Several types of myeloid cells were found to be different between the high- and low-risk groups. Patients with a high signature of dendritic cells in the pre-treatment samples were more likely to have ICB responses, suggesting that the anti-tumor impact of anti-PD-(L)1 is mediated by DCs (70). Blocking the PD-1/PD-L1 interaction between pDCs and effector cells abolished the immune suppression of pDCs on T cells and NK cells (71). Dahling et al. found that cDC1s could provide a niche to main Tpex cells and prevent their overactivation dependent on MHC-I interactions, and this shielding effect on Tpex was associated with ICB responsiveness (72). Macrophages have diverse subsets revealed by robust results of scRNA-seq and defined by marker genes as SPP1+, C1QC+, PPARG+, and ISG15+ macrophages. C1QC+ macrophages are mutually exclusive to SPP1+ macrophages, and they co-expressed other C1q genes, HLA-DR, APOE, and MRC1 (73). Interestingly, C1q genes and APOE were included in a TLS signature of renal cell cancer associated with better ICB response, indicating a potential role of C1QC+ macrophages in helping to eliminate tumor cells in ICB therapy (74). ISG15+ macrophages upregulated multiple interferon-induced genes and M1-like markers, but they are also suppressive through tryptophan degradation (75). Therefore, the anti-tumor role of ISG15+ macrophages require further studies. PPARG+ macrophages are lung-resident alveolar macrophages, but their function in the TME is not well clarified yet.

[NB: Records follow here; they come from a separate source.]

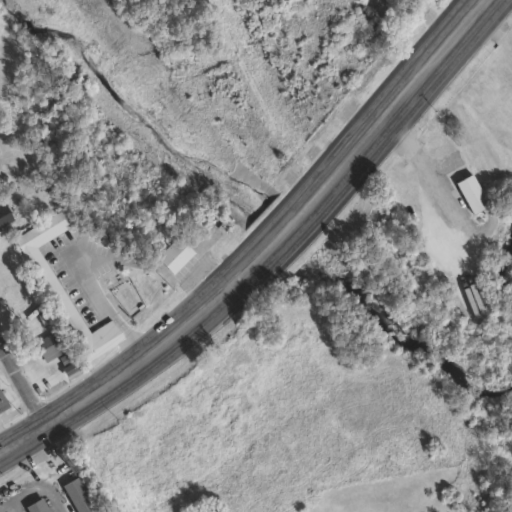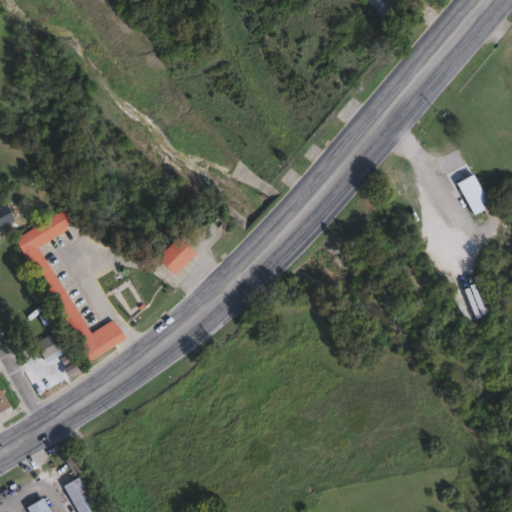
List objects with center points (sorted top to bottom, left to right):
building: (381, 5)
building: (382, 6)
road: (412, 148)
building: (469, 193)
building: (469, 193)
road: (264, 250)
building: (172, 254)
building: (172, 255)
building: (62, 285)
building: (61, 290)
building: (47, 345)
building: (47, 346)
road: (22, 382)
building: (2, 403)
building: (2, 403)
building: (76, 495)
building: (77, 495)
building: (35, 505)
building: (35, 505)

The risk score is most closely related to the signature of TLS, providing an underlying mechanism of ICB responsiveness in the low-risk group. TLS is ectopic lymphoid aggregates in the tumor that feature B cells surrounded by T cells, similar to the secondary lymphoid organs. Multiple studies have demonstrated the value of TLS as a biomarker associated with benefits from ICB treatment in various types of tumors, including NSCLC, renal cell carcinoma, melanoma (50, 74, 76). The immune cell subsets changed in our study, such as the C1QC+ macrophages discussed earlier, may also contribute to the composition of TLS.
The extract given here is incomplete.